__What needs to be done__.
Exact copy, no pictures: reproduce every record below as it stands.

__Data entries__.
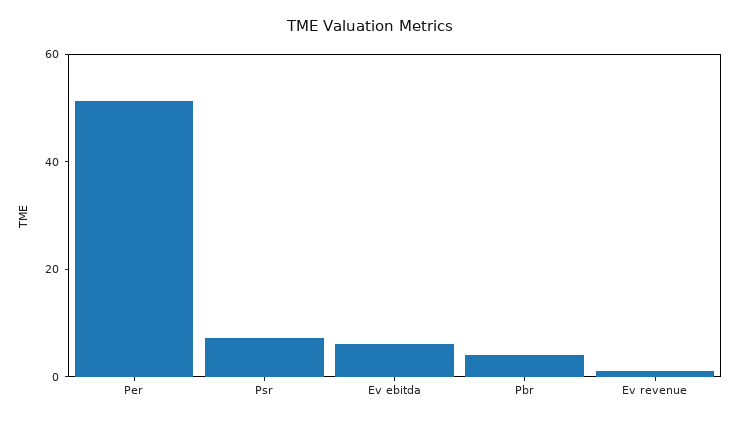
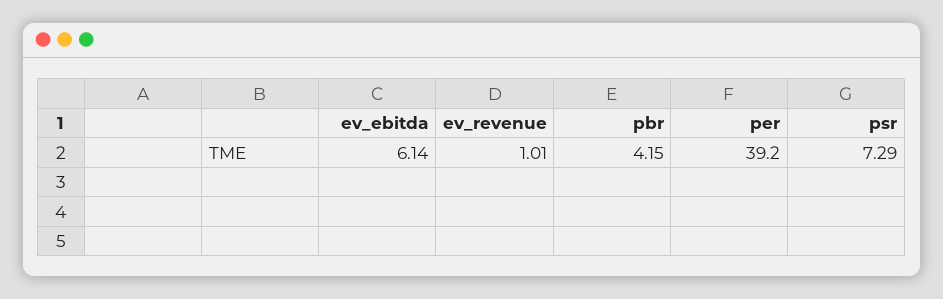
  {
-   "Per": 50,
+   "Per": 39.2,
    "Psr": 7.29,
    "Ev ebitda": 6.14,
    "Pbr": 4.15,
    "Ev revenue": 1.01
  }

__Solution for this task__.
  {
-   "Per": 50,
+   "Per": 39.2,
    "Psr": 7.29,
    "Ev ebitda": 6.14,
    "Pbr": 4.15,
    "Ev revenue": 1.01
  }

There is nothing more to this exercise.